She kept on saying that its obvious that I do not want our marriage to last because I was not fighting for it. This was in response of me showing no emotion.


----------



## DevastatedDad (Oct 2, 2012)

I think she should start a thread on here. 

I have been to hell and back (well not back yet) but posting on here along w/ my wife has helped us communicate at times and it has pulled me out of some dark places.
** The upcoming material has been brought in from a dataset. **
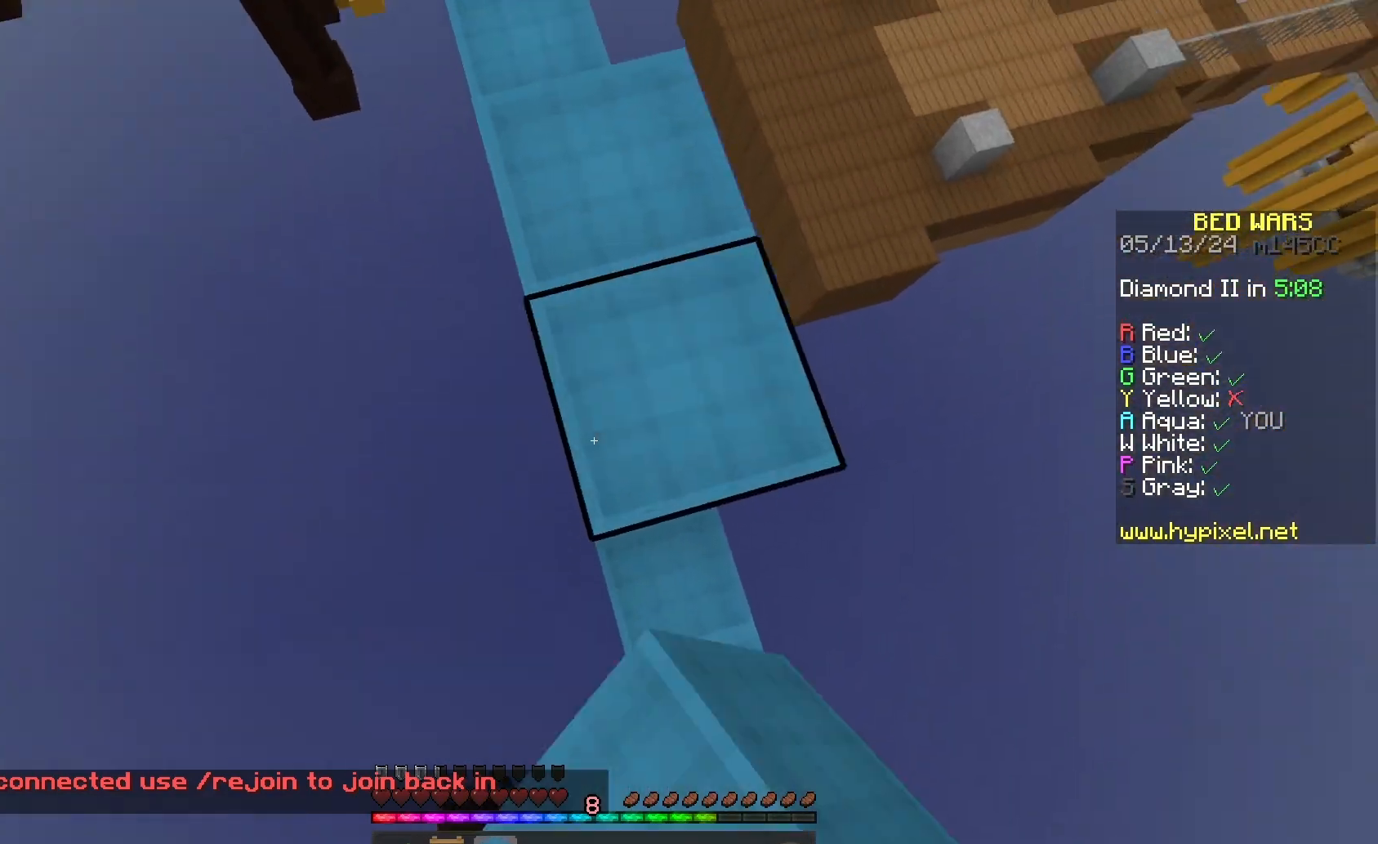
{"keys": ["space"], "mouse": ["right"], "events": [[100, "mouse_right", "down"], [167, "mouse_right", "up"], [267, "mouse_right", "down"], [367, "mouse_right", "up"], [433, "mouse_right", "down"]]}
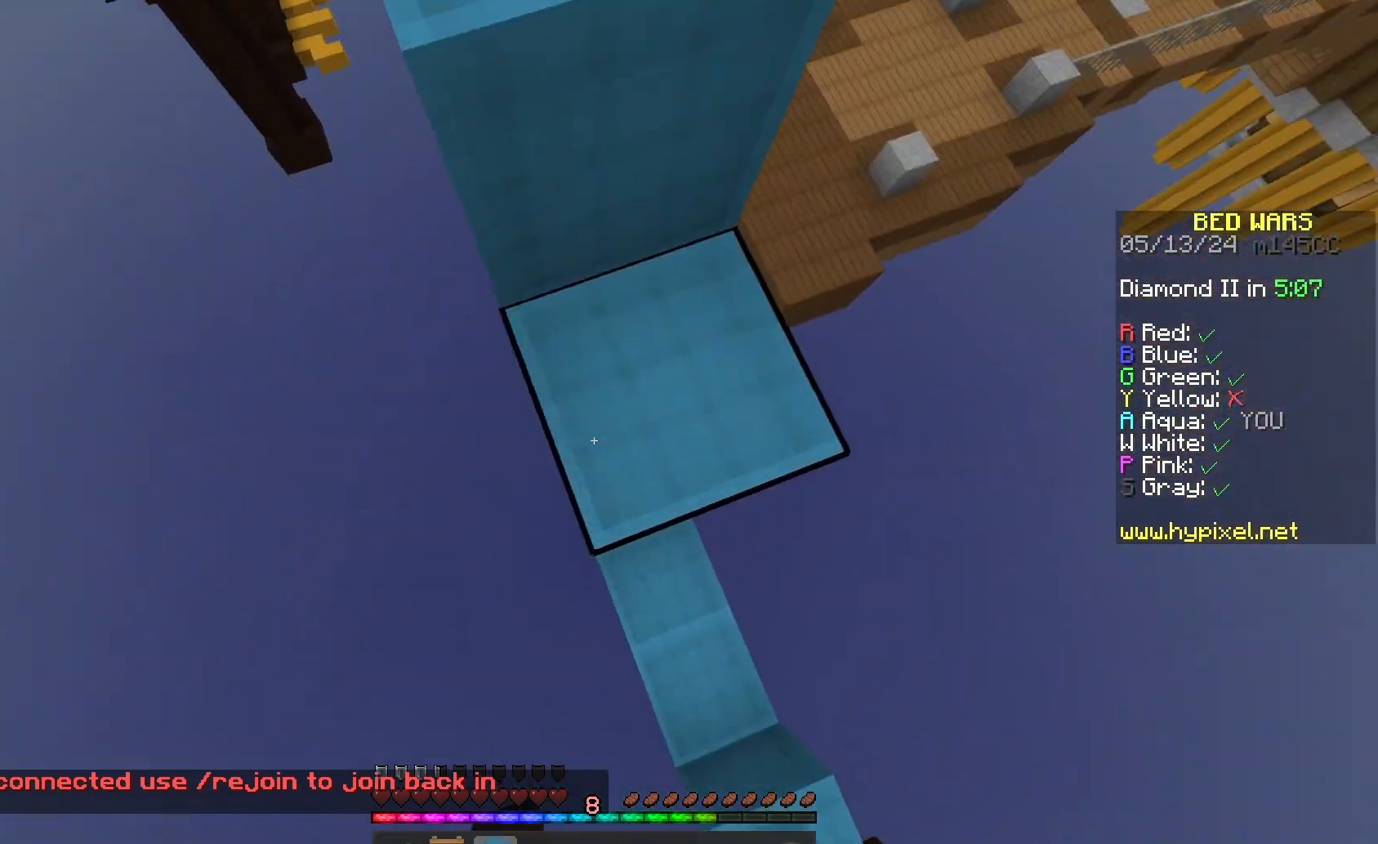
{"keys": ["space"], "mouse": [], "events": [[33, "mouse_right", "up"], [167, "mouse_right", "down"], [300, "mouse_right", "up"], [367, "mouse_right", "down"], [467, "mouse_right", "up"]]}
If you have a few months free, here is my giant crazy thread.
A few pages in, my wife joined and started posting. It has been really helpful

She Cheated I Hate My Life


----------



## DevastatedDad (Oct 2, 2012)

confusedhusbandandman said:


> She kept on saying that its obvious that I do not want our marriage to last because I was not fighting for it. This was in response of me showing no emotion.


This is different. 
This is not good. It sounds like she may want out and this gives her an excuse. This doesn't sound like she is mad about the DVD or you lying this sounds like she is looking for reasons to pull away from you.

Take it w/ a grain of salt. I don't know either of you. I am speculating here.


----------



## confusedhusbandandman (Jan 29, 2013)

DevastatedDad said:


> This is different.
> This is not good. It sounds like she may want out and this gives her an excuse. This doesn't sound like she is mad about the DVD or you lying this sounds like she is looking for reasons to pull away from you.
> 
> Take it w/ a grain of salt. I don't know either of you. I am speculating here.


I don't think so- she seemed too devastated.


----------



## DevastatedDad (Oct 2, 2012)

So what about computer event logs. They will show you were on the computer during that time. That is kind of clear cut


----------



## alte Dame (Aug 7, 2012)

Again, it sounds to me like you shut down because you felt helpless to convince her. Cheaters lie and get angry and stand their ground & they are often very convincing.

You can't just retreat into silent mode at this point, though. You have to be there with her telling her that you are sorry that you shut down & now you will deal with her questions and feelings.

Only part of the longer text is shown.